Each entry must be given again exactly; images do not belong in the copy.

*** Opening RECORDS PROVIDED ***

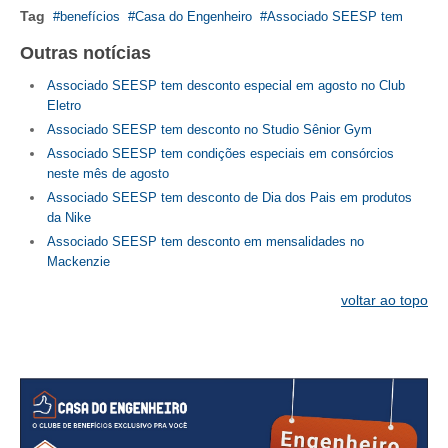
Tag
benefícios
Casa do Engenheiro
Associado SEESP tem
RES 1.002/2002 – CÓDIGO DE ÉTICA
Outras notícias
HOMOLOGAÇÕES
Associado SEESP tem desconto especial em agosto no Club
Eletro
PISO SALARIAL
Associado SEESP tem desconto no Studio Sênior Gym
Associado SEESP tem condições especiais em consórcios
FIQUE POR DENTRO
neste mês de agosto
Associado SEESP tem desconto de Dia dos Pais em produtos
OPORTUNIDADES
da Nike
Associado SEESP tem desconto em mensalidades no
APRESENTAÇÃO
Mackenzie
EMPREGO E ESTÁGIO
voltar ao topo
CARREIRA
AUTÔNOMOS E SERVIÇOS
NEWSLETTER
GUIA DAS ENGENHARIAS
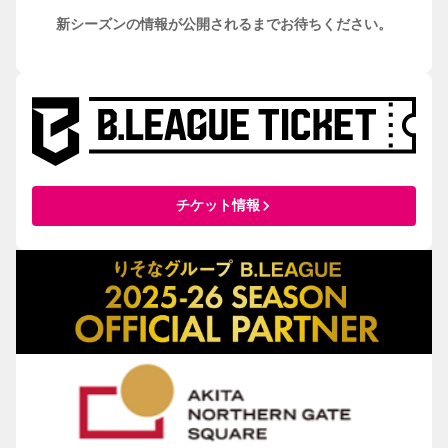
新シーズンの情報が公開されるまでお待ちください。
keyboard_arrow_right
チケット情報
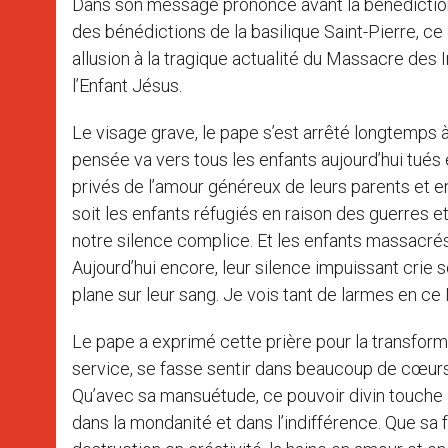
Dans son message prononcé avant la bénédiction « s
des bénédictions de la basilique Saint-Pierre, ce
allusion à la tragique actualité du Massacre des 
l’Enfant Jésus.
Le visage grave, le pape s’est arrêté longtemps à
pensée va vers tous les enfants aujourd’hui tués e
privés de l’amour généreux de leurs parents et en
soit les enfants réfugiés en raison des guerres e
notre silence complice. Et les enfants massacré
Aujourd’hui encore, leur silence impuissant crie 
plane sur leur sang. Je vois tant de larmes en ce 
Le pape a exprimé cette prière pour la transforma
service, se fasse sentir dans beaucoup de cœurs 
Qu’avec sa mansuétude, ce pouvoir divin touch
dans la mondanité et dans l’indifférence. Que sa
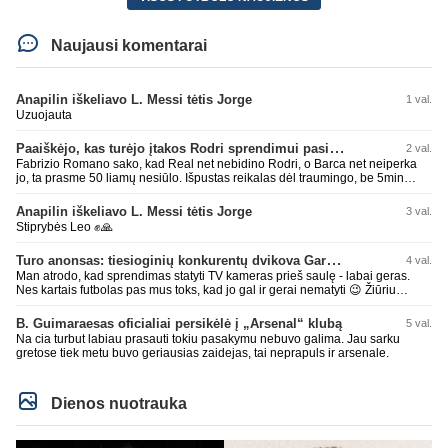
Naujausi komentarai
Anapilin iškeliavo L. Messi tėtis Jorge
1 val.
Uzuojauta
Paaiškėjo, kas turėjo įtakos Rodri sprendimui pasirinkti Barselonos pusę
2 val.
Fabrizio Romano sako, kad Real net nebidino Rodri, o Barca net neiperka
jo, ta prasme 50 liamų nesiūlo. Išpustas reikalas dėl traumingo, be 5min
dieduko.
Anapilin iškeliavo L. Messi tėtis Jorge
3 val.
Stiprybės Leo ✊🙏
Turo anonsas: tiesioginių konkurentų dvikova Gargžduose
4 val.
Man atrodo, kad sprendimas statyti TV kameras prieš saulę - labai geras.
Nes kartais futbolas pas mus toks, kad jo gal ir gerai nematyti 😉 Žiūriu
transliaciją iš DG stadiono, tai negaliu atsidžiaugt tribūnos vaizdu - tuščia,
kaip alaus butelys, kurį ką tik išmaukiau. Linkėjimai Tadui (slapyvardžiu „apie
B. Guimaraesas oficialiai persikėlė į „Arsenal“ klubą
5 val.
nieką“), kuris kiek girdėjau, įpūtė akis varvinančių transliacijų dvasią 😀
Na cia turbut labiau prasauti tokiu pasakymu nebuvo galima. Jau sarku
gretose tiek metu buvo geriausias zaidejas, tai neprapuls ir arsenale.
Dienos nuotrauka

*** Closing RECORDS PROVIDED ***

WRITTEN REPLY:
Tag
benefícios
Casa do Engenheiro
Associado SEESP tem
RES 1.002/2002 – CÓDIGO DE ÉTICA
Outras notícias
HOMOLOGAÇÕES
Associado SEESP tem desconto especial em agosto no Club
Eletro
PISO SALARIAL
Associado SEESP tem desconto no Studio Sênior Gym
Associado SEESP tem condições especiais em consórcios
FIQUE POR DENTRO
neste mês de agosto
Associado SEESP tem desconto de Dia dos Pais em produtos
OPORTUNIDADES
da Nike
Associado SEESP tem desconto em mensalidades no
APRESENTAÇÃO
Mackenzie
EMPREGO E ESTÁGIO
voltar ao topo
CARREIRA
AUTÔNOMOS E SERVIÇOS
NEWSLETTER
GUIA DAS ENGENHARIAS
新シーズンの情報が公開されるまでお待ちください。
keyboard_arrow_right
チケット情報
Dans son message prononcé avant la bénédiction « s
des bénédictions de la basilique Saint-Pierre, ce
allusion à la tragique actualité du Massacre des 
l’Enfant Jésus.
Le visage grave, le pape s’est arrêté longtemps à
pensée va vers tous les enfants aujourd’hui tués e
privés de l’amour généreux de leurs parents et en
soit les enfants réfugiés en raison des guerres e
notre silence complice. Et les enfants massacré
Aujourd’hui encore, leur silence impuissant crie 
plane sur leur sang. Je vois tant de larmes en ce 
Le pape a exprimé cette prière pour la transforma
service, se fasse sentir dans beaucoup de cœurs 
Qu’avec sa mansuétude, ce pouvoir divin touch
dans la mondanité et dans l’indifférence. Que sa
Naujausi komentarai
Anapilin iškeliavo L. Messi tėtis Jorge
1 val.
Uzuojauta
Paaiškėjo, kas turėjo įtakos Rodri sprendimui pasirinkti Barselonos pusę
2 val.
Fabrizio Romano sako, kad Real net nebidino Rodri, o Barca net neiperka
jo, ta prasme 50 liamų nesiūlo. Išpustas reikalas dėl traumingo, be 5min
dieduko.
Anapilin iškeliavo L. Messi tėtis Jorge
3 val.
Stiprybės Leo ✊🙏
Turo anonsas: tiesioginių konkurentų dvikova Gargžduose
4 val.
Man atrodo, kad sprendimas statyti TV kameras prieš saulę - labai geras.
Nes kartais futbolas pas mus toks, kad jo gal ir gerai nematyti 😉 Žiūriu
transliaciją iš DG stadiono, tai negaliu atsidžiaugt tribūnos vaizdu - tuščia,
kaip alaus butelys, kurį ką tik išmaukiau. Linkėjimai Tadui (slapyvardžiu „apie
B. Guimaraesas oficialiai persikėlė į „Arsenal“ klubą
5 val.
nieką“), kuris kiek girdėjau, įpūtė akis varvinančių transliacijų dvasią 😀
Na cia turbut labiau prasauti tokiu pasakymu nebuvo galima. Jau sarku
gretose tiek metu buvo geriausias zaidejas, tai neprapuls ir arsenale.
Dienos nuotrauka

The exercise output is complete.